ICSE Class 10 Mathematics Revision Notes Chapter 8 - Remainder and Factor Theorems

A unique polynomial q (x) exists satisfying the condition f (x) = g(x).q (x) + r (x). Here, f (x) is the polynomial which is divided by a non-zero polynomial g (x). This non-zero polynomial g (x) will act as a factor of the polynomial f (x) if the remainder becomes zero when f (x) will be divided by g (x). In mathematical form, the factor can be described as f (x) = g (x).q (x) + r (x)

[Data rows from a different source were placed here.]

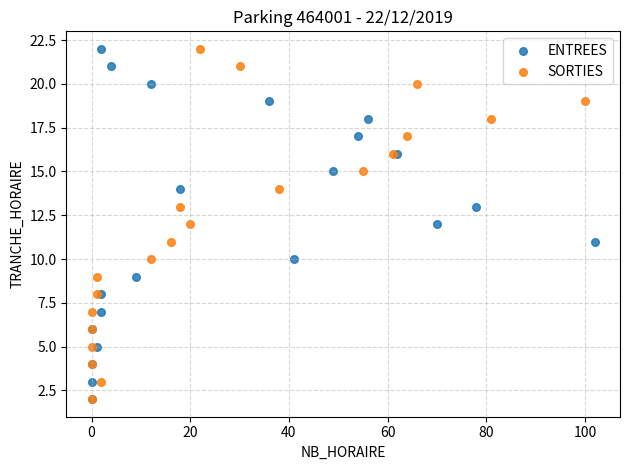

What are all the series names shown in the legend?

ENTREES, SORTIES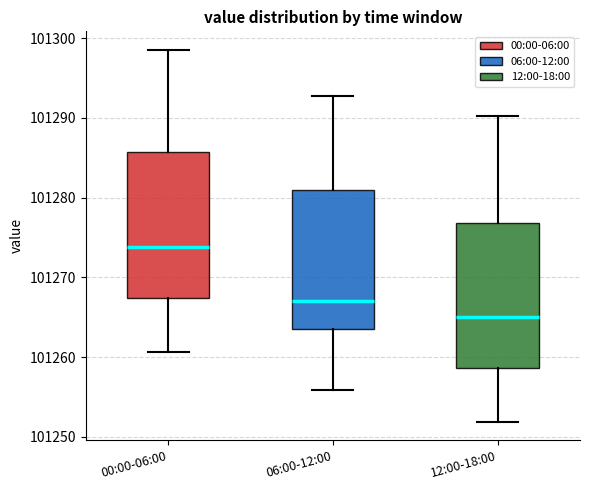

Where does the upper whisker of the box for 00:00-06:00 end on the y-axis? The values are not printed on the chart, so give them approximately, as read against the axis.

101299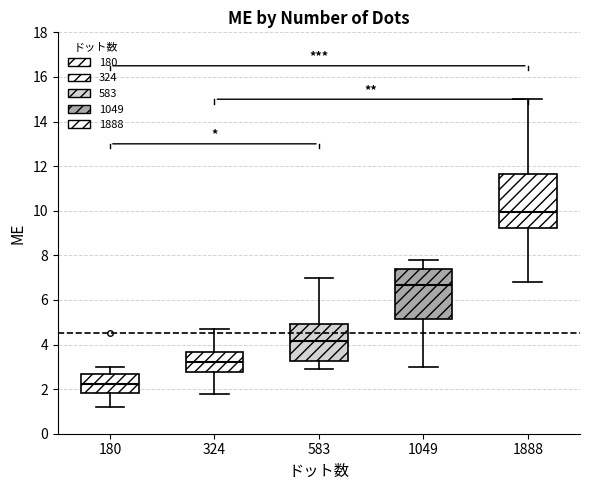

Reading left to right, read every box against the y-axis: the position of its median line, the range the box covers, and the ends of its whiskers. The values are not printed on the chart, so give them approximately, as read against the axis.

180: median 2.2, box 1.8 to 2.8, whiskers 1.2 to 3.0
324: median 3.2, box 2.8 to 3.6, whiskers 1.8 to 4.8
583: median 4.2, box 3.2 to 5.0, whiskers 3.0 to 7.0
1049: median 6.6, box 5.2 to 7.4, whiskers 3.0 to 7.8
1888: median 10.0, box 9.2 to 11.6, whiskers 6.8 to 15.0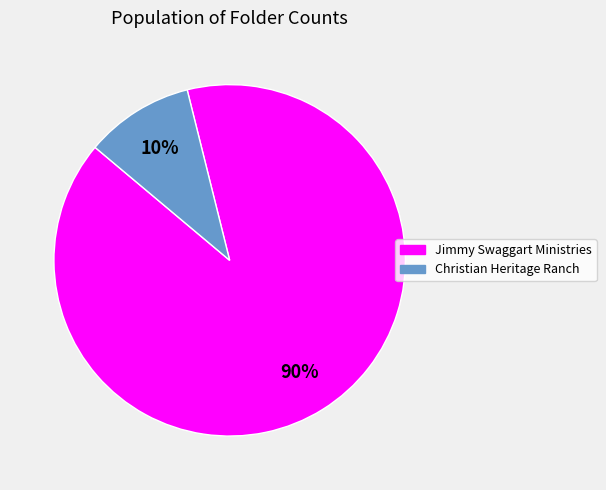

To the nearest percent, what is the combined percentage of Christian Heritage Ranch and Jimmy Swaggart Ministries?

100%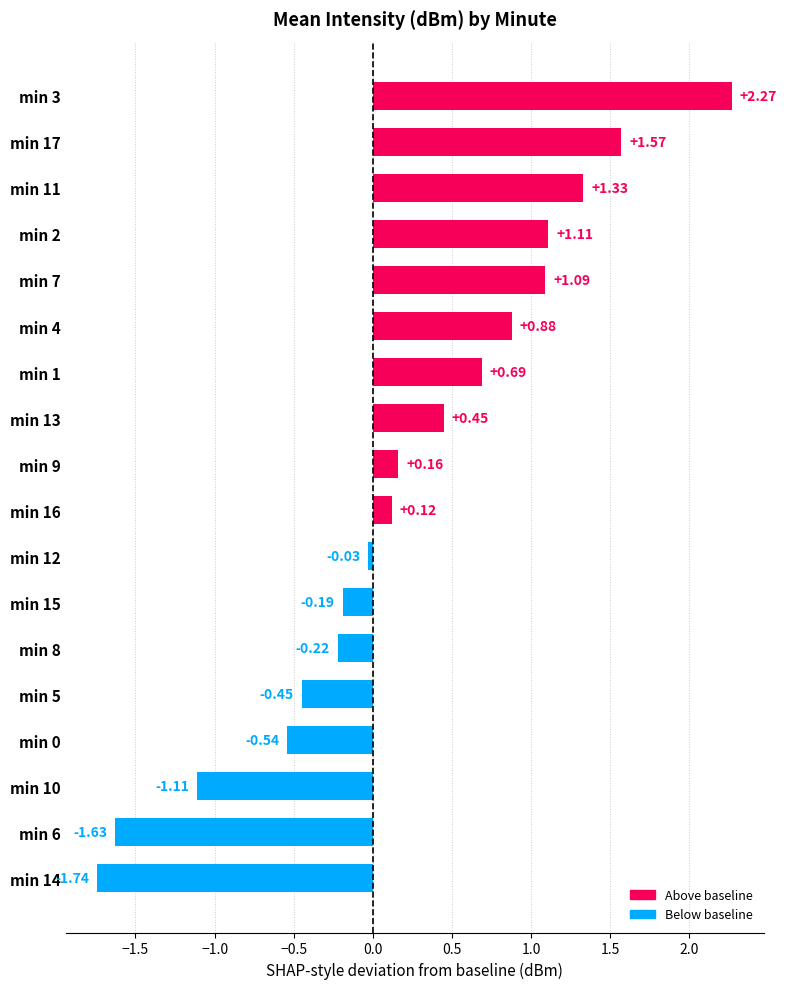

What is the sum of all values?

3.8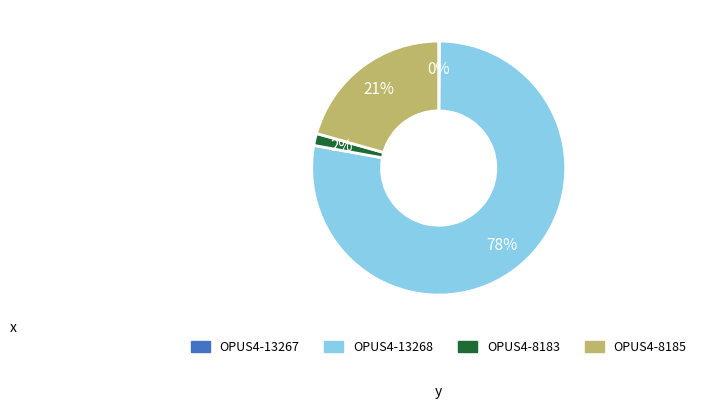

To the nearest percent, what is the average slice percentage?

25%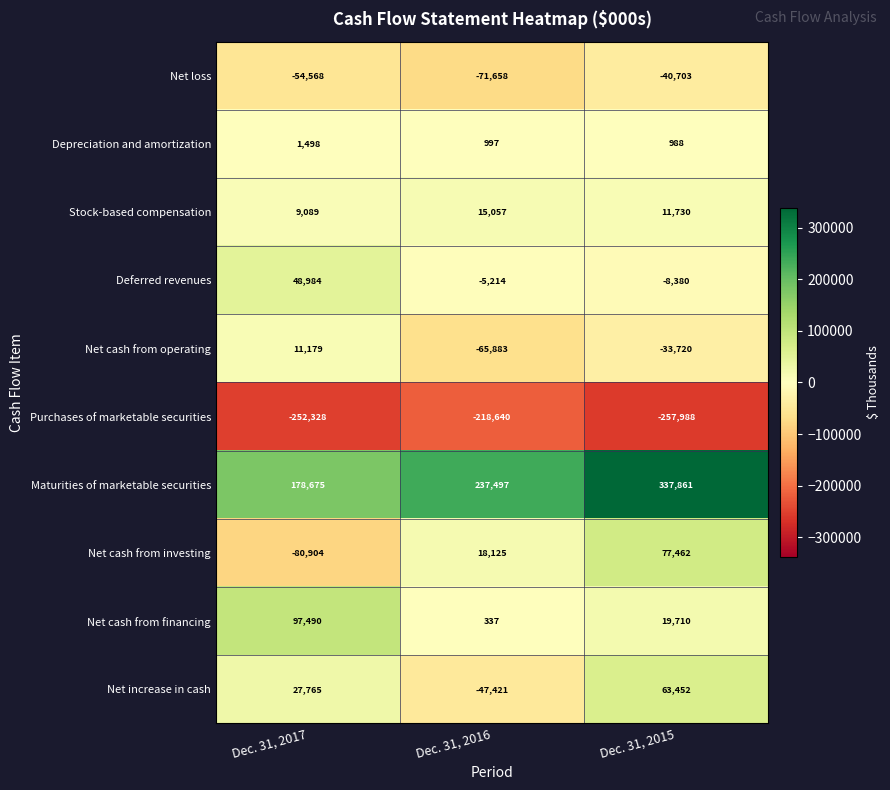

How many series are shown in this chart?

10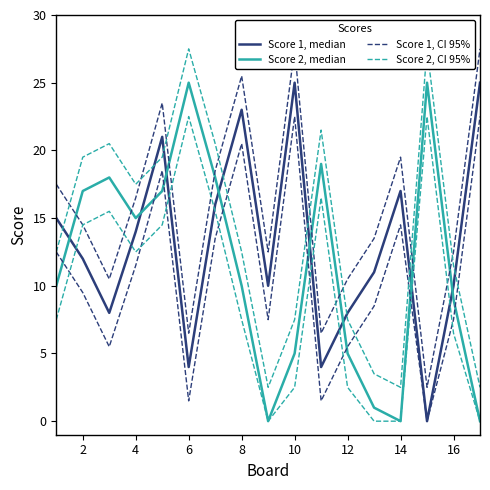

What is the average value of the Score 1, median series?

13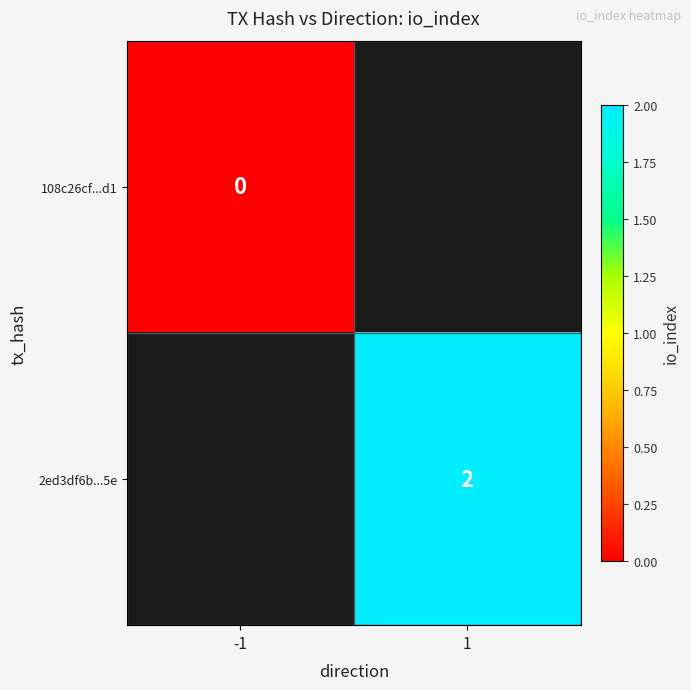

True or false: 2ed3df6b...5e has a value of 2 at 1.

True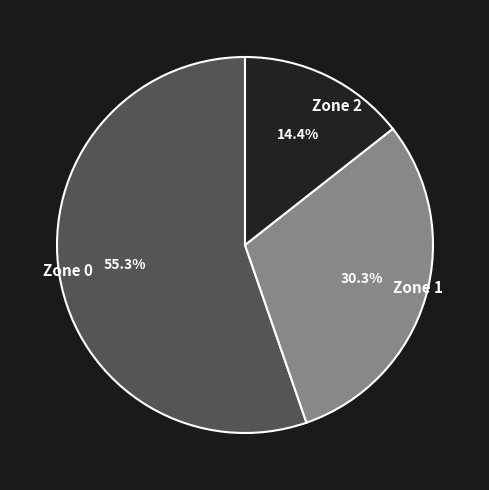

How much of the chart is everything except Zone 1?

69.7%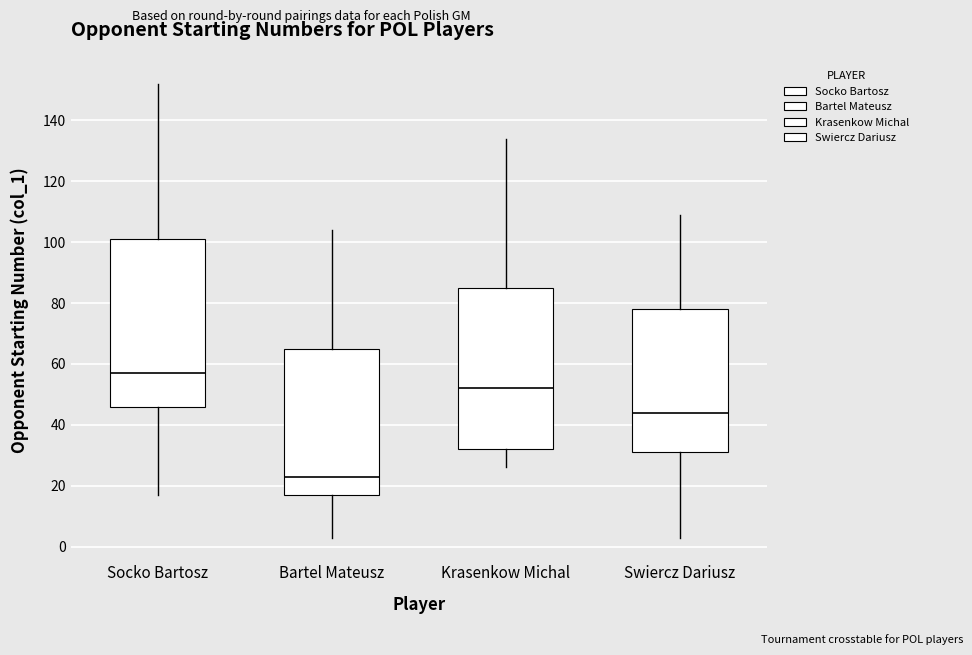

Comparing the boxes themselves (not the whiskers), which one is the tallest?

Socko Bartosz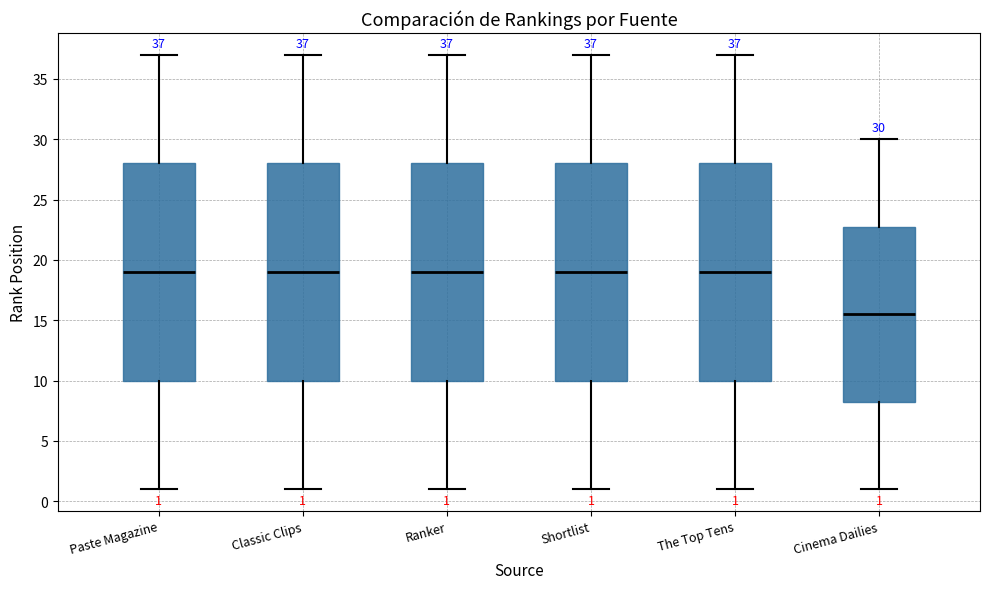

Which box's median line is the lowest?

Cinema Dailies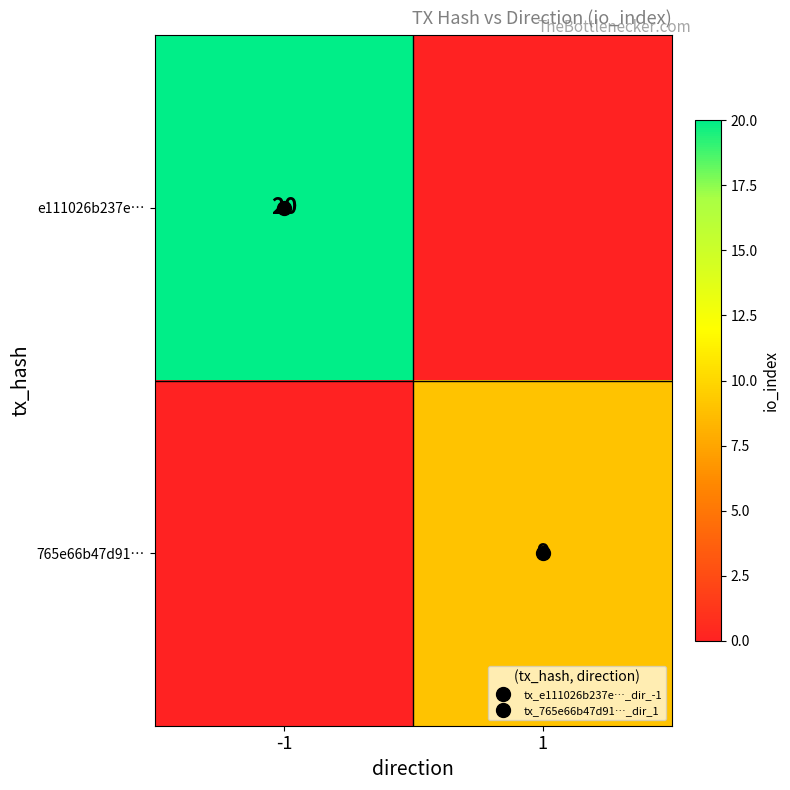

List the series in order of their peak value, lowest first.

765e66b47d91…, e111026b237e…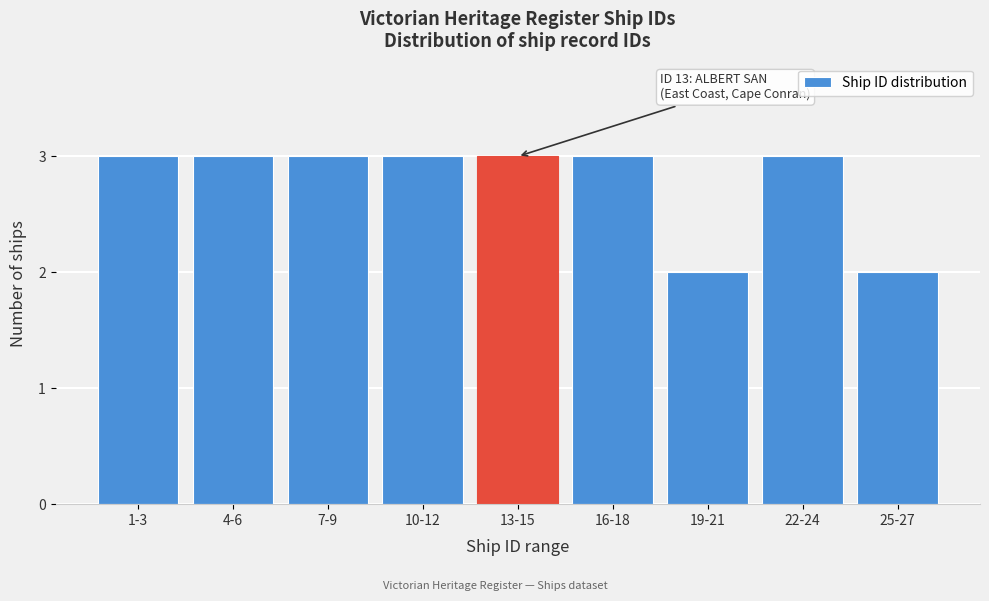

Reading left to right, transcribe all the data shown in this chart.

1-3=3	4-6=3	7-9=3	10-12=3	13-15=3	16-18=3	19-21=2	22-24=3	25-27=2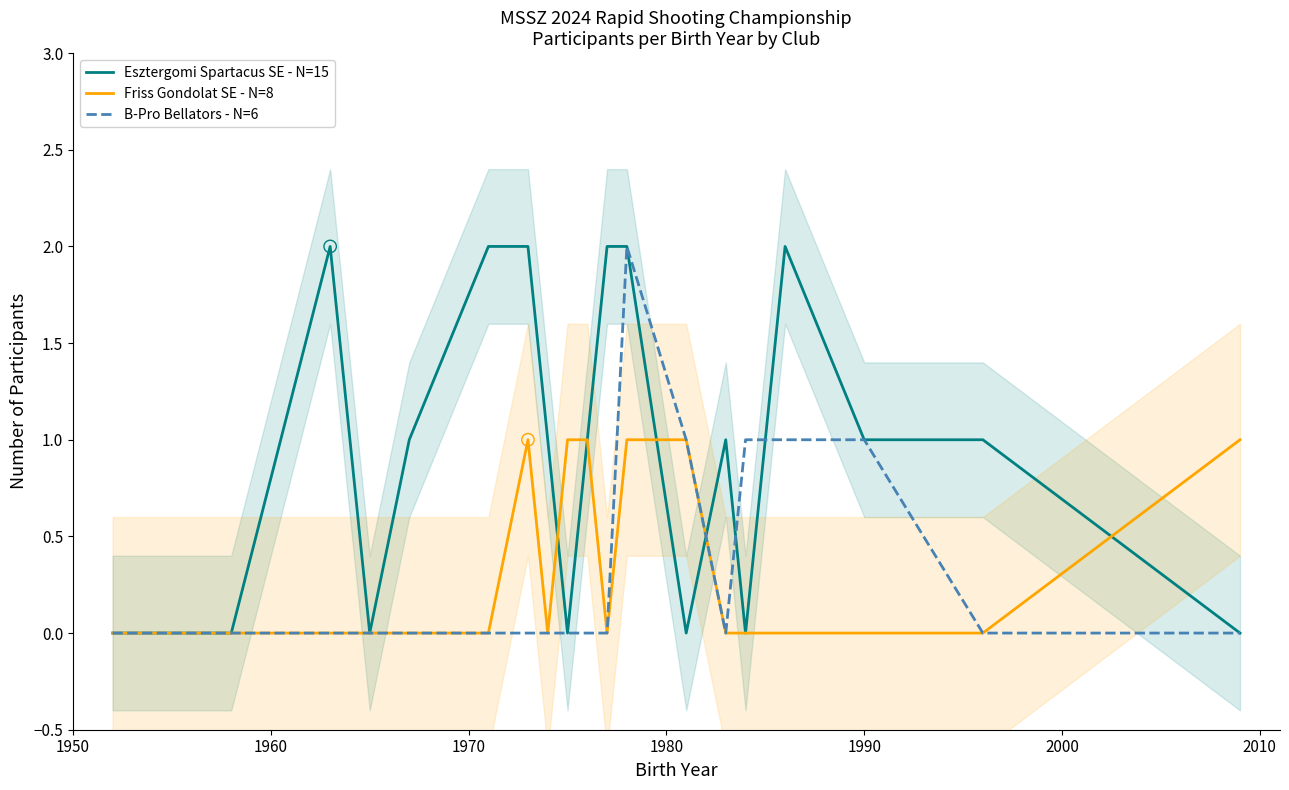

Which series has the largest Y range (max minus min)?

Esztergomi Spartacus SE - N=15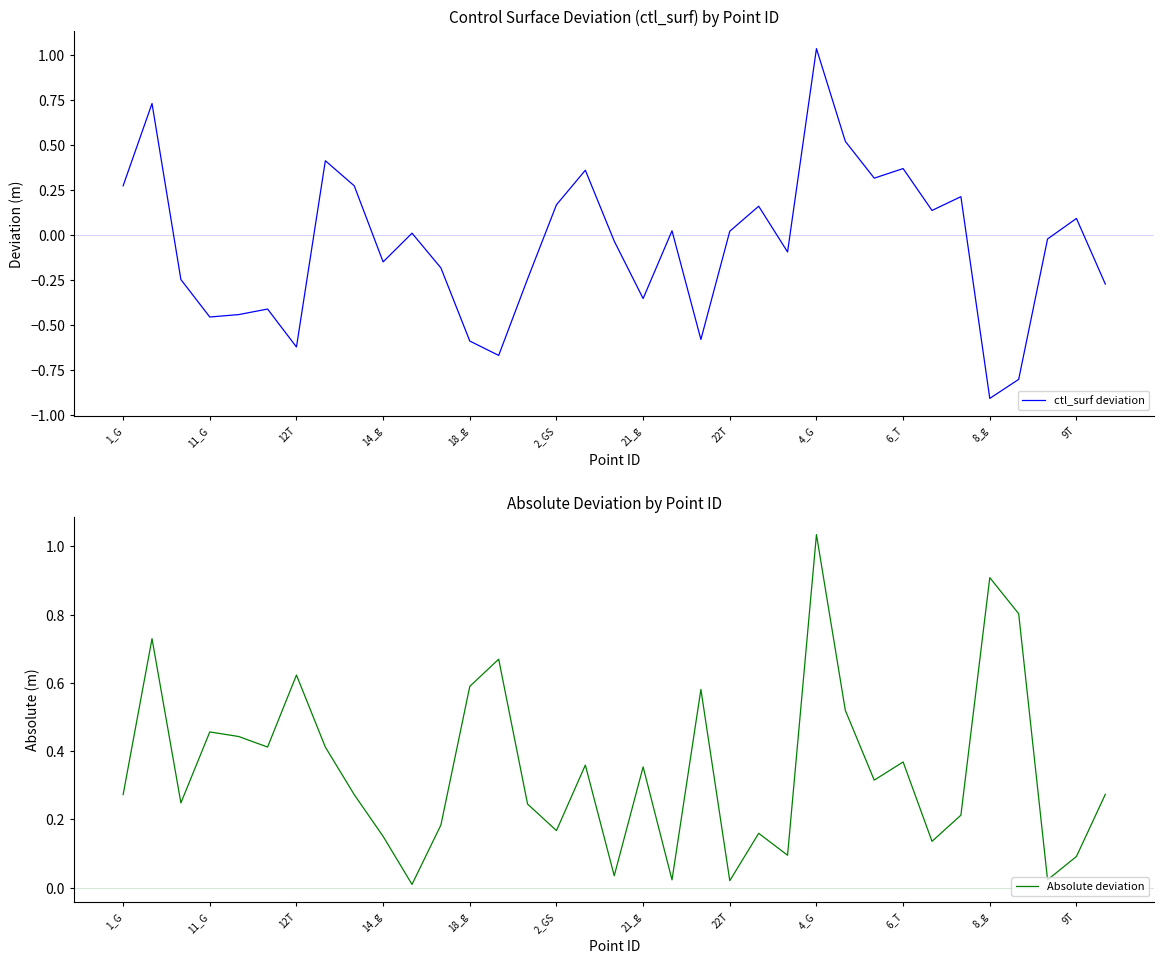

At which label does ctl_surf deviation reach its peak?

4_G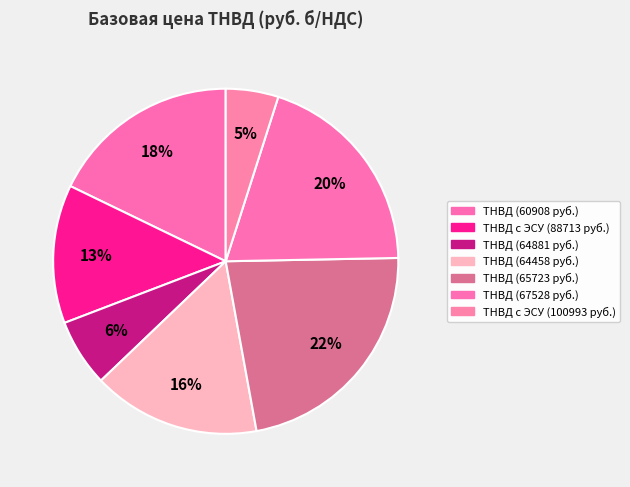

Which category has the smallest portion of the pie?

ТНВД с ЭСУ (100993 руб.)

g (x) is a factor, thus r (x) = 0

Therefore, f (x) = g (x).q (x)

Factor Theorem – This theorem states that f (x) is a polynomial over the set of real numbers R. The polynomial f (x) is divided by (x – a), here ‘a' belongs to the set of real numbers and f (a) is the remainder. Mathematically,

f (x) = (x – a)Q + R, Q is the quotient and R is the remainder. The remainder can also be written as R = f (a)

The remainder will be f (-a) if f (x) = (x + a)Q + R

Let the polynomial f (x) = x³ + ax² + bx + 6

x – 2 = 0

x = 2

As x – 2 is a factor therefore remainder is zero

f (2) = 0

(2)³ + a(2)² + b(2) + 6 = 0

8 + 4a + 2b + 6 = 0

2a + b + 7 = 0.  (i)

x – 3 = 0

x = 3

f (x) divided by x-3 leaves a remainder 3

(3)³ + a(3)² + b(3) + 6 = 3

27 + 9a + 3b + 6 = 3

3a + b + 10 = 3.    (ii)

Subtract equation (i) from (ii)

We get, a + 3 = 0

a = -3

Substituting the value of ‘a’ in (i)

-6 + b + 7 = 0

b = -1

It is easy to score good marks in Mathematics when concepts are clear. One has to practice solving questions a lot to obtain good marks. They can prepare Chapter 8 Remainder and Factor Theorem easily by following a proper study plan. They should only focus on the ICSE Maths textbook to understand the chapter. They should practice each question of this book. They can use the revision notes to learn and remember every formula of the chapter. They can do their self-analyzation by solving the mock test papers. These strategies will enable students to prepare Chapter 8 Remainder and Factor Theorem of the ICSE Class 10th Maths.